Task instructions ::
Set every entry down again, unchanged, picture-free.

Record excerpts ::

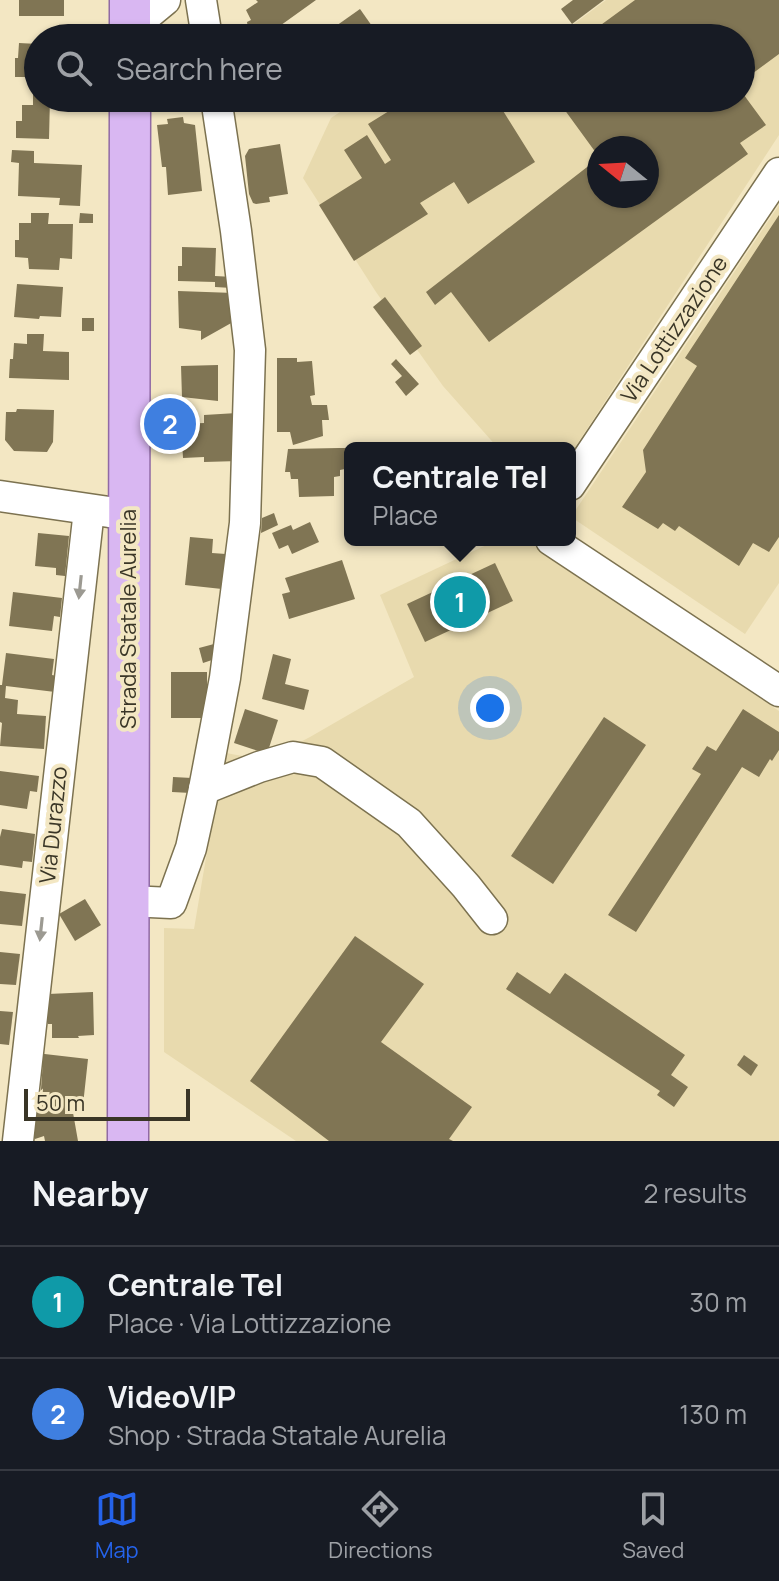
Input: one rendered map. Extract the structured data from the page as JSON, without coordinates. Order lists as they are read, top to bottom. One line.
{"streets":{"main road":["Strada Statale Aurelia"],"street":["Via Lottizzazione","Via Durazzo"]},"scale_bar":"50 m","north":"left","page":{"search":"Search here","pins":["2","1"],"popup":["Centrale Tel","Place"],"scale":"50 m","heading":["Nearby","2 results"],"list":[{"mark":"1","name":"Centrale Tel","note":"Place · Via Lottizzazione","value":"30 m"},{"mark":"2","name":"VideoVIP","note":"Shop · Strada Statale Aurelia","value":"130 m"}],"nav":["Map","Directions","Saved"]}}
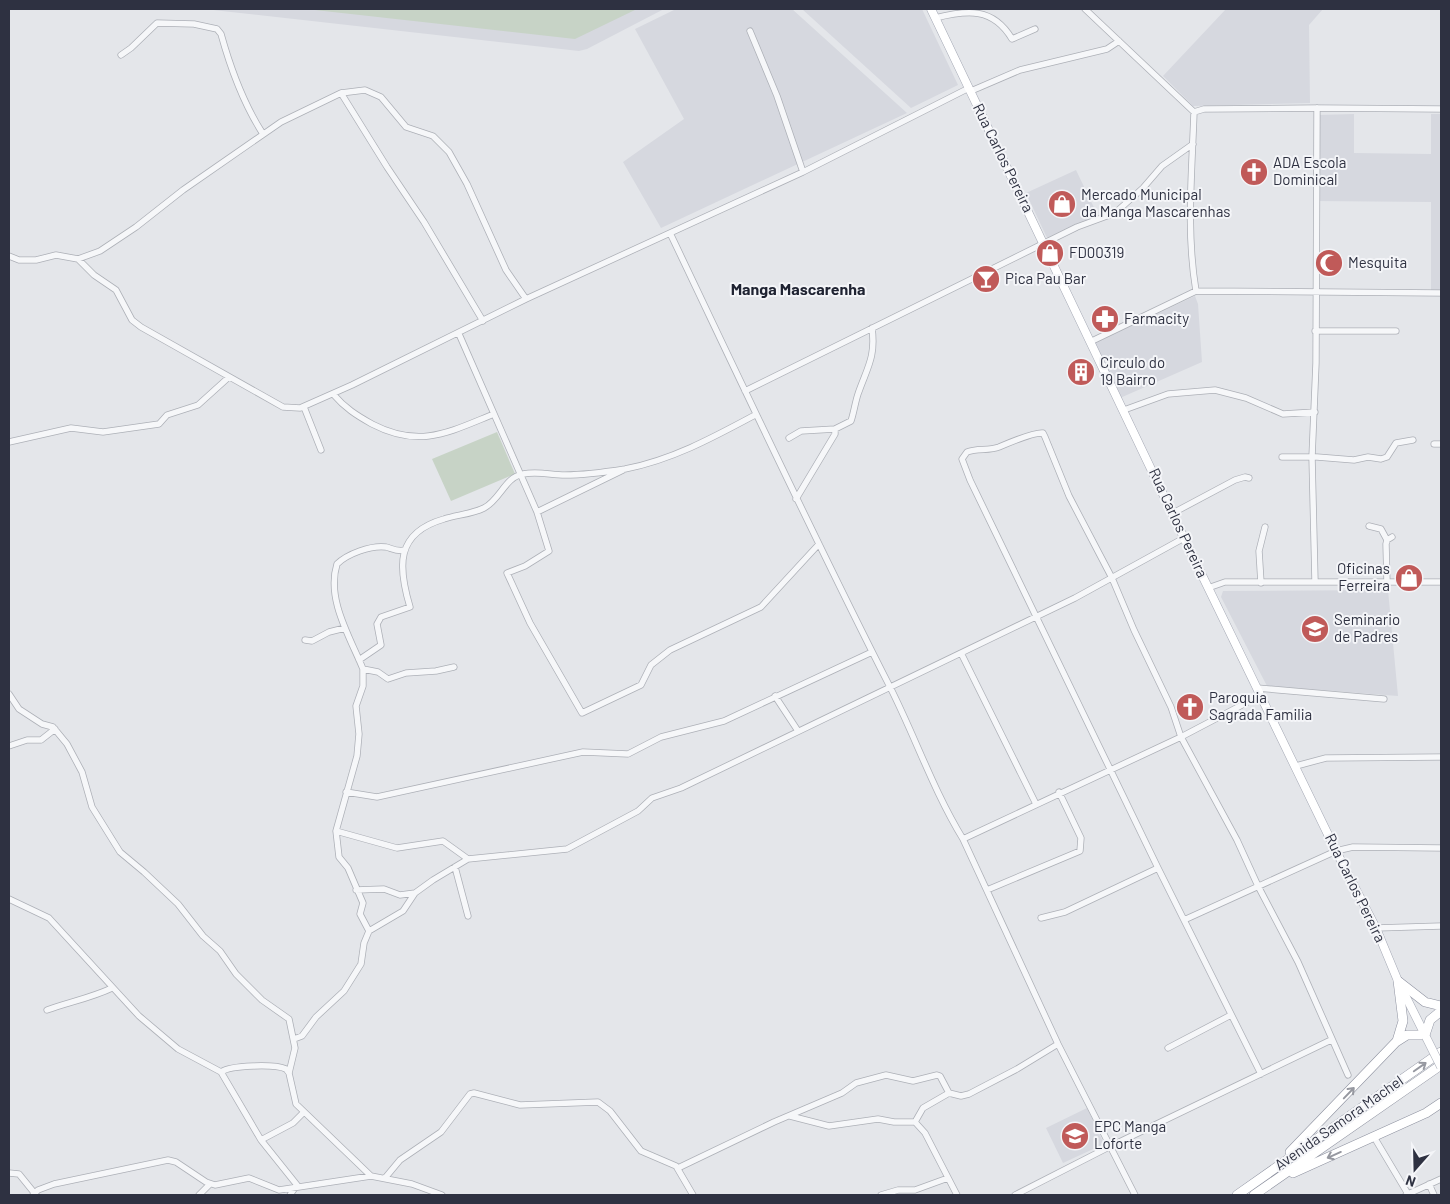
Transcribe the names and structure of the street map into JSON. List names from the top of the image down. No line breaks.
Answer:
{"streets":{"highway":["Avenida Samora Machel"],"main road":["Rua Carlos Pereira"]},"crossings":[["Rua Carlos Pereira","Avenida Samora Machel"]],"districts":["Manga Mascarenha"],"places":{"church":["ADA Escola Dominical","Paroquia Sagrada Familia"],"shop":["Mercado Municipal da Manga Mascarenhas","FD00319","Oficinas Ferreira"],"mosque":["Mesquita"],"bar":["Pica Pau Bar"],"pharmacy":["Farmacity"],"building":["Circulo do 19 Bairro"],"school or university":["Seminario de Padres","EPC Manga Loforte"]},"north":"bottom"}
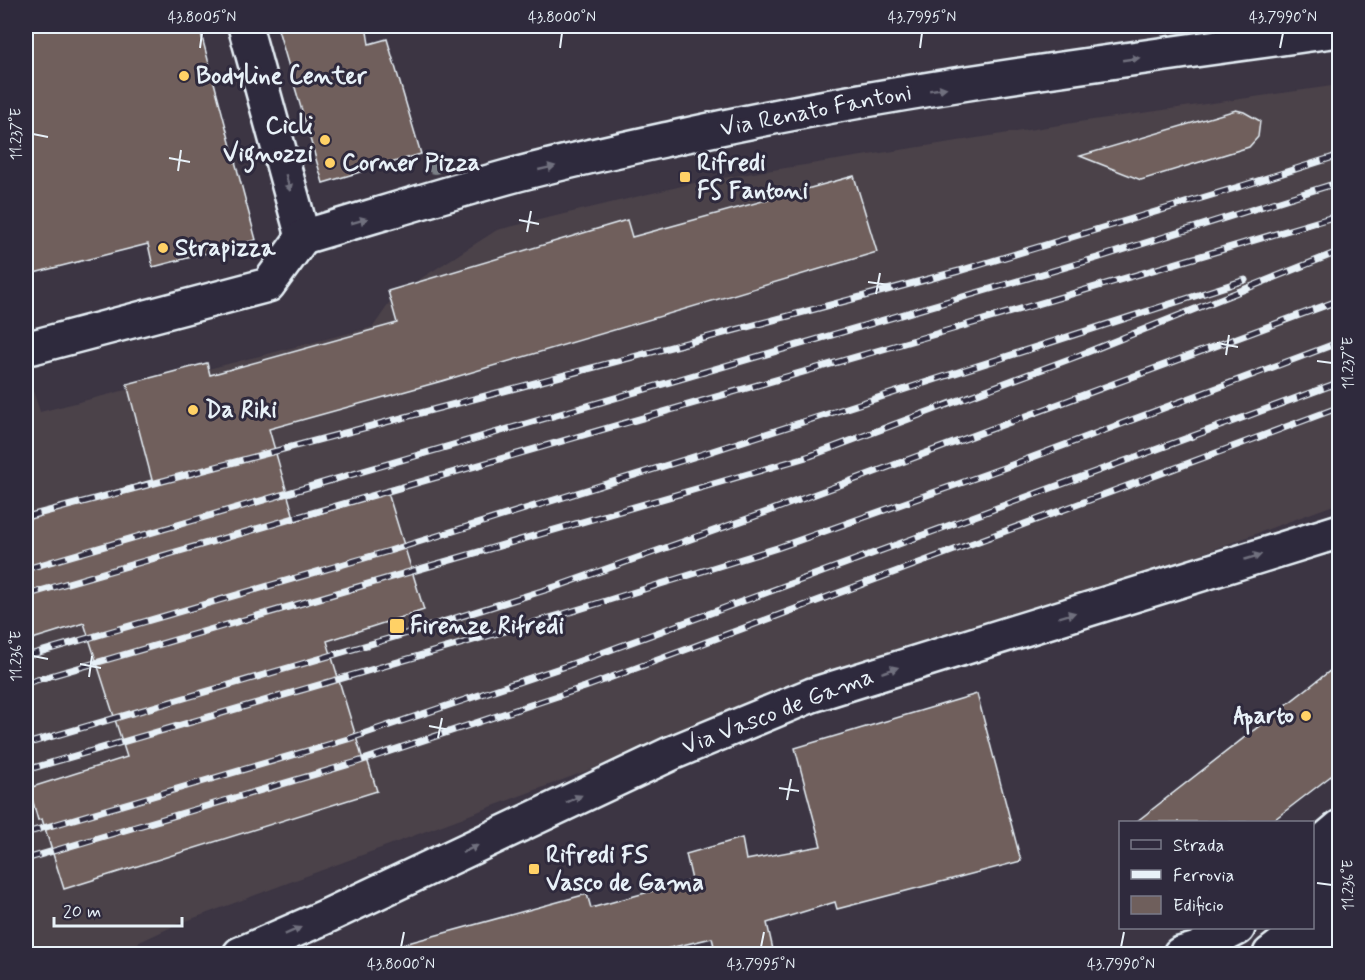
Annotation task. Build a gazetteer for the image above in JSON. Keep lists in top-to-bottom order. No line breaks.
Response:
{"streets":{"street":["Via Renato Fantoni","Via Vasco de Gama"]},"one_way":["Via Renato Fantoni","Via Vasco de Gama"],"places":{"other":["Bodyline Center","Cicli Vignozzi","Corner Pizza","Strapizza","Da Riki","Aparto"],"transit":["Rifredi FS Fantoni","Firenze Rifredi","Rifredi FS Vasco de Gama"]},"legend":["Strada","Ferrovia","Edificio"],"scale_bar":"20 m","coordinates":["43.8005°N","43.8000°N","43.7995°N","43.7990°N","11.237°E","11.236°E"]}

Answer to this task ::
Input: one rendered map. Extract the structured data from the page as JSON, without coordinates. Order lists as they are read, top to bottom. One line.
{"streets":{"main road":["Strada Statale Aurelia"],"street":["Via Lottizzazione","Via Durazzo"]},"scale_bar":"50 m","north":"left","page":{"search":"Search here","pins":["2","1"],"popup":["Centrale Tel","Place"],"scale":"50 m","heading":["Nearby","2 results"],"list":[{"mark":"1","name":"Centrale Tel","note":"Place · Via Lottizzazione","value":"30 m"},{"mark":"2","name":"VideoVIP","note":"Shop · Strada Statale Aurelia","value":"130 m"}],"nav":["Map","Directions","Saved"]}}
Transcribe the names and structure of the street map into JSON. List names from the top of the image down. No line breaks.
Answer:
{"streets":{"highway":["Avenida Samora Machel"],"main road":["Rua Carlos Pereira"]},"crossings":[["Rua Carlos Pereira","Avenida Samora Machel"]],"districts":["Manga Mascarenha"],"places":{"church":["ADA Escola Dominical","Paroquia Sagrada Familia"],"shop":["Mercado Municipal da Manga Mascarenhas","FD00319","Oficinas Ferreira"],"mosque":["Mesquita"],"bar":["Pica Pau Bar"],"pharmacy":["Farmacity"],"building":["Circulo do 19 Bairro"],"school or university":["Seminario de Padres","EPC Manga Loforte"]},"north":"bottom"}
Annotation task. Build a gazetteer for the image above in JSON. Keep lists in top-to-bottom order. No line breaks.
Response:
{"streets":{"street":["Via Renato Fantoni","Via Vasco de Gama"]},"one_way":["Via Renato Fantoni","Via Vasco de Gama"],"places":{"other":["Bodyline Center","Cicli Vignozzi","Corner Pizza","Strapizza","Da Riki","Aparto"],"transit":["Rifredi FS Fantoni","Firenze Rifredi","Rifredi FS Vasco de Gama"]},"legend":["Strada","Ferrovia","Edificio"],"scale_bar":"20 m","coordinates":["43.8005°N","43.8000°N","43.7995°N","43.7990°N","11.237°E","11.236°E"]}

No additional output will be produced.